### Directive
The required answer is every line of the data containing the word "Package".

(Collected data)
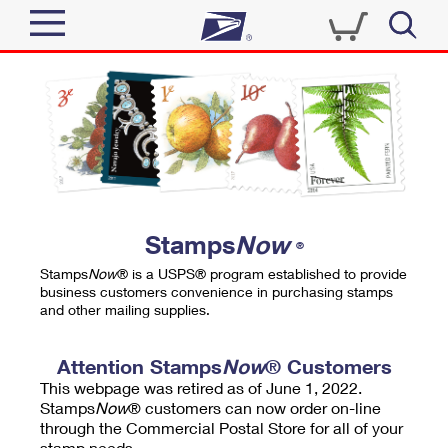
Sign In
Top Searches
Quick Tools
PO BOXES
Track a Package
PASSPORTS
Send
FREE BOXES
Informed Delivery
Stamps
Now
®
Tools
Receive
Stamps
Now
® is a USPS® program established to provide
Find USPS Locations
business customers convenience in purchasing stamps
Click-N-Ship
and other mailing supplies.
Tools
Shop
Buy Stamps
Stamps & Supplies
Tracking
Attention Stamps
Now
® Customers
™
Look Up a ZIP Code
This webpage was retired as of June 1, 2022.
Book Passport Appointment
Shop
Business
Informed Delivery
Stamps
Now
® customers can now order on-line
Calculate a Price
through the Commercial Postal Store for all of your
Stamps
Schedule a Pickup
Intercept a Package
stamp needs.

--

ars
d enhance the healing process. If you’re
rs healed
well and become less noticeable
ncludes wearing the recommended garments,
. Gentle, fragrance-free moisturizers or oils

### Task result
Track a Package
Intercept a Package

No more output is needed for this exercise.